We value Nexstim using a risk-adjusted DCF model, forecasting NPVs for three revenue streams: NBT in depression, NBT in chronic pain, and NBS. The risk adjustments range from a success probability of 100% for pre-surgical mapping to 25% for the early-stage pain indication, reflecting its earlier nature. We employ conservative assumptions regarding patient populations, market sizes and growth rates, net pricing, adoption curves, and peak market penetration. In addition to considering development, execution and commercialisation risks, we also specifically included an adjustment for financial risk. This was, in our view, necessary due to the uncertainty at the time but has since abated, and we have improved this factor again from our last 75% to 85%. This, plus other updates to our model, sees the valuation rise from of €32.2m, equivalent to €0.07/share to €38.4m, equivalent to €0.09/share.

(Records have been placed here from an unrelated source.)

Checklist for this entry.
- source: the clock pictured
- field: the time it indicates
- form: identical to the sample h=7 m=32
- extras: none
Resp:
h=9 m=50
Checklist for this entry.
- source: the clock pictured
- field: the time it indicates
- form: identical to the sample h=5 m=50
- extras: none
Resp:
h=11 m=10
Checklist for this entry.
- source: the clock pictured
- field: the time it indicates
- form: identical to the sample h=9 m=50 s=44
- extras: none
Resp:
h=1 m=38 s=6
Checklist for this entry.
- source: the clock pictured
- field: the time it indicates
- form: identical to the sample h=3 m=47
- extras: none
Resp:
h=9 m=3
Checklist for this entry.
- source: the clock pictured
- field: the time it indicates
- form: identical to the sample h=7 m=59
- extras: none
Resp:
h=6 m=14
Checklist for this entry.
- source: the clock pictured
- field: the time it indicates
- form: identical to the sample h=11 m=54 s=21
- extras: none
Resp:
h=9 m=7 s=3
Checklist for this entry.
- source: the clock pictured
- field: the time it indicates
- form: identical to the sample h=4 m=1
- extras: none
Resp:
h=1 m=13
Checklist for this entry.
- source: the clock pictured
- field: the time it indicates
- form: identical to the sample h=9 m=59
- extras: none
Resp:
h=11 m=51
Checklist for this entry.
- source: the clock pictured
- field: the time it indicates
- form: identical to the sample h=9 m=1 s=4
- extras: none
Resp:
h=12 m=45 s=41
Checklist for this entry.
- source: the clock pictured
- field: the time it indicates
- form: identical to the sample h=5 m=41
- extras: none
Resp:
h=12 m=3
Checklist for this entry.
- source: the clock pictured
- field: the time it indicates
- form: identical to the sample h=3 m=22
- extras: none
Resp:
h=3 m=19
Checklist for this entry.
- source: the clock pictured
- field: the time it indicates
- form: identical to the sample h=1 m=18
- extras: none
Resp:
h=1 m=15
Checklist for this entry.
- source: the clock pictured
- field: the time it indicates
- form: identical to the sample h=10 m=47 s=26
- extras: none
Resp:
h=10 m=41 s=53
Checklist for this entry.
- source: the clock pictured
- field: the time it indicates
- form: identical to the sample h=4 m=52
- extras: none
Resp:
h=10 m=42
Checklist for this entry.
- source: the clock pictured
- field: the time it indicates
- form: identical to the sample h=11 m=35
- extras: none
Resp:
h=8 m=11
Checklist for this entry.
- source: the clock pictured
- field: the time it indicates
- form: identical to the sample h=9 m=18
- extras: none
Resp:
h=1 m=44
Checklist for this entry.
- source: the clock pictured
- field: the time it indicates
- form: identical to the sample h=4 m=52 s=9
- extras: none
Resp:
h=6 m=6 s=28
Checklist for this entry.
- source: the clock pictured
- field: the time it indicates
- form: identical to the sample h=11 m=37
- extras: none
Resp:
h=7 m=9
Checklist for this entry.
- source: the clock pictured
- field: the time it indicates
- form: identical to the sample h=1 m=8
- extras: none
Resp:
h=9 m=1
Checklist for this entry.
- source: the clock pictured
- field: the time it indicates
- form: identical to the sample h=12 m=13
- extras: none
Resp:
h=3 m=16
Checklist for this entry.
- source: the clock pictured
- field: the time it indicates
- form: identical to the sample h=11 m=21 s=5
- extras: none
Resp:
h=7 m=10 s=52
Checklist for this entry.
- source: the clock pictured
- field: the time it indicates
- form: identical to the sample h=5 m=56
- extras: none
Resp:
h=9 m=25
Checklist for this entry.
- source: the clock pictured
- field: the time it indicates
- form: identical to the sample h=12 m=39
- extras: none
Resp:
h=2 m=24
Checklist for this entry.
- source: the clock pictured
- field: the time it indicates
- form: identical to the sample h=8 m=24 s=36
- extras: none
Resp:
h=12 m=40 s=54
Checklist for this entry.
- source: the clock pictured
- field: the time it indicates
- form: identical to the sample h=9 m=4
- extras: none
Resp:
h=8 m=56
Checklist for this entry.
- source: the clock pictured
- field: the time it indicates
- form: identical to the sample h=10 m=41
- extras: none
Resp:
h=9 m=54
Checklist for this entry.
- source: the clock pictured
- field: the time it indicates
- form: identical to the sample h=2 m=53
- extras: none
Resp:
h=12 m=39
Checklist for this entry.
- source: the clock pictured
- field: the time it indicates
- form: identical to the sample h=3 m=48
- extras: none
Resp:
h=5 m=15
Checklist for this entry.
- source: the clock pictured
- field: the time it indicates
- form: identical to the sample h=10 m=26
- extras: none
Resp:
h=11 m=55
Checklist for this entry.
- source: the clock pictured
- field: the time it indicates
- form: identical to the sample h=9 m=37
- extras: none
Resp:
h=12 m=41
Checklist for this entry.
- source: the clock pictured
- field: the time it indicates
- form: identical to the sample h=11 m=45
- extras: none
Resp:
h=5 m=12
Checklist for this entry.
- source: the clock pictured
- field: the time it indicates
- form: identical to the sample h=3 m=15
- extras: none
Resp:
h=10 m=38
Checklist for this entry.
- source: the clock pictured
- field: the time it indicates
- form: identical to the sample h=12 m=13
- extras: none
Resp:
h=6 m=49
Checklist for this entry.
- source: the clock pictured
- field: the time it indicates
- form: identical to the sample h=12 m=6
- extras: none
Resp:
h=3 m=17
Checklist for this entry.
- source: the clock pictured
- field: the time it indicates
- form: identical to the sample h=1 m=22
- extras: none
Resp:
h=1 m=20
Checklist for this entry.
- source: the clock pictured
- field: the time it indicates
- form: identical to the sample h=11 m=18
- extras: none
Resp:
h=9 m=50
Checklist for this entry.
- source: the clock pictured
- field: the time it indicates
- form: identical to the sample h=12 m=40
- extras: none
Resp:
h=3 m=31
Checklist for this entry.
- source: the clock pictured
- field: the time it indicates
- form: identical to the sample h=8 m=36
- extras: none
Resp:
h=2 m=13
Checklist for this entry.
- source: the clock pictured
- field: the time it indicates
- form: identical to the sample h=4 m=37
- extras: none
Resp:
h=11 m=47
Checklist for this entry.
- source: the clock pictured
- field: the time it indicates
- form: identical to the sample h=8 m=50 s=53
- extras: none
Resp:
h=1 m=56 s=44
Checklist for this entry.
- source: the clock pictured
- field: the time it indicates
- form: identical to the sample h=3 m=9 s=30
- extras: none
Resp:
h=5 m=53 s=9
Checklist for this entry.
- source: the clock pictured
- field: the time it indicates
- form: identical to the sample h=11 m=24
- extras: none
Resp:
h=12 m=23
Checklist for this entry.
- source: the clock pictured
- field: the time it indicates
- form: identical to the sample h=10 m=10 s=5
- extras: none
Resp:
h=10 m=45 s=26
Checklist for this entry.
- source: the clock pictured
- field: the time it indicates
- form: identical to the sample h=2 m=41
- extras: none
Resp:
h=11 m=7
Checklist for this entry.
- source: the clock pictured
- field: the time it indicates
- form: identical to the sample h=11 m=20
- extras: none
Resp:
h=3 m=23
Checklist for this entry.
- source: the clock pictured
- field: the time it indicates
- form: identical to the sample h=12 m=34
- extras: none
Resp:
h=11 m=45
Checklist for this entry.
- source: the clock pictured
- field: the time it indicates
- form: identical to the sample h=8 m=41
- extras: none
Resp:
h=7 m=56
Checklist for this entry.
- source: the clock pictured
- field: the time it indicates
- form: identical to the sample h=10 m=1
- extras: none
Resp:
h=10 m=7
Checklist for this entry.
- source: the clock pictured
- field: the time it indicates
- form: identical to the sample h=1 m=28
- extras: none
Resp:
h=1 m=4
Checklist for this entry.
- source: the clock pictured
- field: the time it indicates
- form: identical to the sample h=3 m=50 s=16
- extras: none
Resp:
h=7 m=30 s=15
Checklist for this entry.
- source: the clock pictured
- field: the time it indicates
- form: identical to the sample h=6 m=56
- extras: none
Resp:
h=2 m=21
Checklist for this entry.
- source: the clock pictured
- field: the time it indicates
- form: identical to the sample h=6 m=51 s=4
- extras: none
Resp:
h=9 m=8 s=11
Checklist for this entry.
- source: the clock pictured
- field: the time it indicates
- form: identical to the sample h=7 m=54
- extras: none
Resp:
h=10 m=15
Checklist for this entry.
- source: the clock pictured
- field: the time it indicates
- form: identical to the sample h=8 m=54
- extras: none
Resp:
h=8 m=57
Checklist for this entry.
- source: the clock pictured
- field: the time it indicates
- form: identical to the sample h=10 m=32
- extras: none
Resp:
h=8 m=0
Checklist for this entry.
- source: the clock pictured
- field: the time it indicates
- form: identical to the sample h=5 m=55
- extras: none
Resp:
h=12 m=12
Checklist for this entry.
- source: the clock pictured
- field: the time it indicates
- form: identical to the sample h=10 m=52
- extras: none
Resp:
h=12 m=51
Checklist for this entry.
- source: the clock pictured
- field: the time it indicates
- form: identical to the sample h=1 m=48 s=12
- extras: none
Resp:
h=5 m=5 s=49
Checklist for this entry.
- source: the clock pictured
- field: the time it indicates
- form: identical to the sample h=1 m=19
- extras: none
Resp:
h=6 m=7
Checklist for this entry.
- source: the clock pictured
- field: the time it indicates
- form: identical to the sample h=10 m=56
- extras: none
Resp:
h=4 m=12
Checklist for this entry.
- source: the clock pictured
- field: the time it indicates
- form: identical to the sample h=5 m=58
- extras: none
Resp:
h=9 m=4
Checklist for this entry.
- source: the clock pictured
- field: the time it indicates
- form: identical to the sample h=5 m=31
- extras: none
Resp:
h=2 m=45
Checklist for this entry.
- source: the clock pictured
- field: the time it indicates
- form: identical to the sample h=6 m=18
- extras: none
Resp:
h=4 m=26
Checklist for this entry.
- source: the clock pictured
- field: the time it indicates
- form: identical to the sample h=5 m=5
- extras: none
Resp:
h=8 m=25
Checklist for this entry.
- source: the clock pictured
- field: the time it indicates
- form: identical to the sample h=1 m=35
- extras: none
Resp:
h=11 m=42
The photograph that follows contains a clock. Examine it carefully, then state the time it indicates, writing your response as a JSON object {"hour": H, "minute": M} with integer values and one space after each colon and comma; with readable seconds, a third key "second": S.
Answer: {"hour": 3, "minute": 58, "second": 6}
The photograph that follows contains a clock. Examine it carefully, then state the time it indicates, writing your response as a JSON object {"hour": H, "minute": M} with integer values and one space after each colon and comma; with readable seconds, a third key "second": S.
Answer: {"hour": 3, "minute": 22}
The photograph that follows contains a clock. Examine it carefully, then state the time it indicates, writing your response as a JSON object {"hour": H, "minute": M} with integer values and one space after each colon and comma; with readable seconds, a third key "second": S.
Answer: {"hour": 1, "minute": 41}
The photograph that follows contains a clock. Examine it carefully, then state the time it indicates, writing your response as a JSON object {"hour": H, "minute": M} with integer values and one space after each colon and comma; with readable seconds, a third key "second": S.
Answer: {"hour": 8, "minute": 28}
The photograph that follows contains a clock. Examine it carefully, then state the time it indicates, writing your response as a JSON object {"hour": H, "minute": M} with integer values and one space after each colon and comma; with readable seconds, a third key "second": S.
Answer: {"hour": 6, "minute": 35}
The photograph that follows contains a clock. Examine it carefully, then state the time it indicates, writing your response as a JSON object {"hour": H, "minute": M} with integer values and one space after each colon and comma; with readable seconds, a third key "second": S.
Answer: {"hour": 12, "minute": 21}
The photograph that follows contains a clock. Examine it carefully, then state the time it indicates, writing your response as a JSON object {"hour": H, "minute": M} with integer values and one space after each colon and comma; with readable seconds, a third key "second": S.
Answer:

Exhibit 5 shows a breakdown of our valuation elements. We include risk-adjusted cash flows for the three main components:
NBT MDD is the largest element of our valuation: its “commercial” valuation of €38.0m reduces to €32.3m when we overlay our “financial risk” adjustment. The NBS diagnostic unit is valued at €4.7m, reducing to €4.0m after risk adjustment. Similarly, the NBT Pain indication is valued at €6.6m and €5.6m respectively. Net debt is €3.5m under both scenarios. This results in a company valuation of €38.4m (€0.09/share), compared to €45.8m (€0.10/share) were the financial risk removed.
Our current valuation considers Nexstim’s core business, although we acknowledge that with additional funding and positive preliminary pilot study data, the market opportunity for NBT could be broader due to the use of accelerated protocols. In our January 2020 Outlook, we had previously provided an indicative rNPV valuation of the potential NBT opportunity in severe MDD patients who are treated in hospital, and are therefore highly suitable for accelerated therapy protocols. We have revisited our assumptions, applying new timelines and potential development costs, but maintain the key assumptions outlined in Exhibit 6.
We believe that this indicative valuation of the US hospital opportunity is conservative. It is solely based on the placing and use of NBT systems for primary treatment in hospitals; it does not capture any additional revenue that may be generated by maintenance therapy of these same patients in the outpatient setting. Additionally, it assumed that reimbursement is in line with that of conventional TMS therapy. A higher reimbursement rate would result in larger revenues per system; alternatively, a greater number of sessions per patient could result in more NBT systems being placed. Nevertheless, based on the assumptions outlined above, this opportunity (summarised in Exhibit 7) could add an incremental €8.4m or €0.02/share to our core Nexstim valuation.
H120 marked a record interim performance with net sales of €1.6m (+33% on H119m: €1.2m), operating loss of €1.8m (H119: loss of €3.4m), and net loss of €1.2m (H119: loss of €3.7m).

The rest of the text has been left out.